Tree peonies grow well in USDA zones 4 through to 9, requiring deep, well-draining soil, away from larger plants such as trees or shrubs.

They require a sheltered position, away from direct sunlight, strong winds, and hard frosts. 

These are truly beautiful plants which are capable of living for over fifty years, treating you to a real display year after year.

Tuberose

The tuberose is a very popular cut flower, thanks to its fragrance (used in perfumery), and color.

It belongs to the Asparagaceae plant family, and is native to Mexico, now grown across the world.

If you plant it during early spring once the risk of frost has passed, this plant will treat you to heavily-perfumed flowers in the height of summer. 

If you live in USDA zones 7, 8 through to 10, you can safely leave your tuberose in the ground all year round without worrying about frost. 

If you live somewhere cooler, you will need to dig up and overwinter your tuberose before frost can kill it.

Alternatively, you can grow a tuberose as a summer annual.
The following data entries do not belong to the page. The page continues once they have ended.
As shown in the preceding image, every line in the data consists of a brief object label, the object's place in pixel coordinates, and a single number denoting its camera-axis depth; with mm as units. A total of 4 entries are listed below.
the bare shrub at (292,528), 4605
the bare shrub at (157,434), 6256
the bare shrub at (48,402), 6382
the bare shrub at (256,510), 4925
To make the most of the scent, plant them in containers near windows, doors, or seating areas to enjoy the best of these flowers.
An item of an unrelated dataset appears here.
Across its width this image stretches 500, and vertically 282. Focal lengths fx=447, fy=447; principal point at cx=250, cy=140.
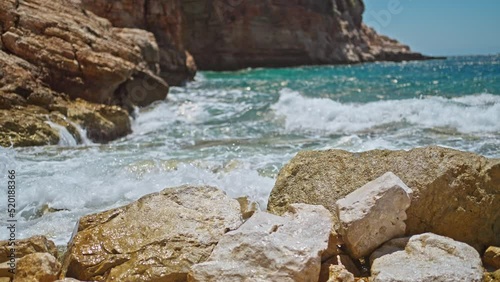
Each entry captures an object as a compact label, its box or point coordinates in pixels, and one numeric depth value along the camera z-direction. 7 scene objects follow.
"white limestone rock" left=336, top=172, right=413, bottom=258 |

The flowers form on a spike, which can reach up to a meter high, always producing bright white flowers, which have a waxy texture.

The plant is very easy to propagate, as it readily produces offsets.

 In colder climates, it’s worth starting these plants off indoors in winter, gradually acclimating them outdoors once the risk of frost is over. 

Depending on when you move them outside, they might not flower until September.

Tulip

There are hundreds of different tulips available, which emerge from bulbs in spring, with each type having its own unique characteristics.

Some types produce large single flowers, while others produce clusters of smaller blossoms.

This makes choosing one difficult, as there are so many different varieties to choose from, and new cultivars are being created all the time.

Part of the lily family, most tulips flower during the early spring.

This is an easy plant to grow, and requires little maintenance once it is settled into the soil, flowering reliably year after year. 

You can grow them in beds, rockeries, containers, and borders, and some tulips will spread over time. 

They grow best in a position of full sunlight in well-draining soil, and some varieties will grow in very light shade.

One thing you do need to get right is the timing of when you should plant tulips. In order to flower in spring, they need to be planted in autumn when the bulb is dormant.